Stored items:
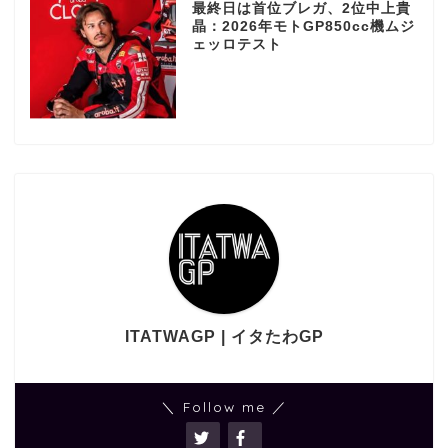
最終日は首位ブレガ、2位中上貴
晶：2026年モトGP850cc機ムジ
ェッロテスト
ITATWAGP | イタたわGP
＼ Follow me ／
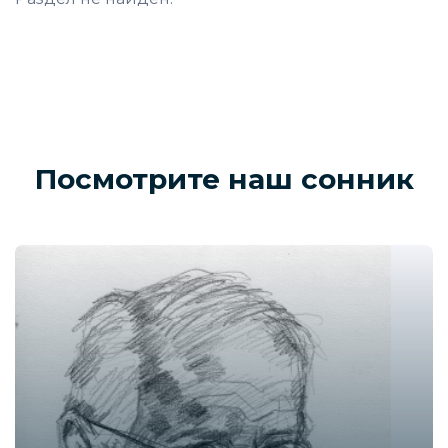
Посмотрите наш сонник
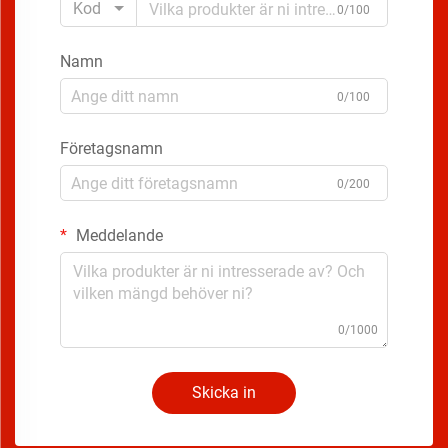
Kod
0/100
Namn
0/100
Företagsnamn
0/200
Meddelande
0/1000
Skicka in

_Directive_
The expected output is every line of the data, unchanged, with the pictures skipped.

_Output for this exercise_
最終日は首位ブレガ、2位中上貴
晶：2026年モトGP850cc機ムジ
ェッロテスト
ITATWAGP | イタたわGP
＼ Follow me ／
Посмотрите наш сонник
Kod
0/100
Namn
0/100
Företagsnamn
0/200
Meddelande
0/1000
Skicka in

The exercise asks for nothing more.